REQUIREMENT
From the line with "Cloud computing is" through the line with "Difference b/w Git & Github", repeat the entries verbatim, both end lines included, and add nothing.

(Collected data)
○ ○ ○ ○ ○ ○ ○
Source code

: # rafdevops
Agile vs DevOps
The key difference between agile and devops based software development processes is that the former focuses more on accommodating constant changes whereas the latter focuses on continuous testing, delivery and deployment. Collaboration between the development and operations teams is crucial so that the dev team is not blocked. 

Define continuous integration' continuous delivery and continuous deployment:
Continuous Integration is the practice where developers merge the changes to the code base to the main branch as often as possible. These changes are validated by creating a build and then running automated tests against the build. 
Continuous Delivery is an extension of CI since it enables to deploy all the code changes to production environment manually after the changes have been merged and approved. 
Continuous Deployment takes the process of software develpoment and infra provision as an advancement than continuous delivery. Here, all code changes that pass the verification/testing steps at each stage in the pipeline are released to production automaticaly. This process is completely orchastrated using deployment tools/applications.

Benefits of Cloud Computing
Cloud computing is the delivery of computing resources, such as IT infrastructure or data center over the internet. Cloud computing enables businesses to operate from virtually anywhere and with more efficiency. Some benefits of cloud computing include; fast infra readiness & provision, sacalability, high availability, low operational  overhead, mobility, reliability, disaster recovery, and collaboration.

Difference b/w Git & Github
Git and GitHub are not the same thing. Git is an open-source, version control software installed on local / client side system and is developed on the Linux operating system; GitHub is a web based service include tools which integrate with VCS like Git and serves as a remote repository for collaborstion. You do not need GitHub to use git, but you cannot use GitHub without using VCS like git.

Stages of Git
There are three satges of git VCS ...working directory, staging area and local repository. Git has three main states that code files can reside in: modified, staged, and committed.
○ ○ ○ ○ ○ ○ ○
TASK ANSWER
Cloud computing is the delivery of computing resources, such as IT infrastructure or data center over the internet. Cloud computing enables businesses to operate from virtually anywhere and with more efficiency. Some benefits of cloud computing include; fast infra readiness & provision, sacalability, high availability, low operational  overhead, mobility, reliability, disaster recovery, and collaboration.

Difference b/w Git & Github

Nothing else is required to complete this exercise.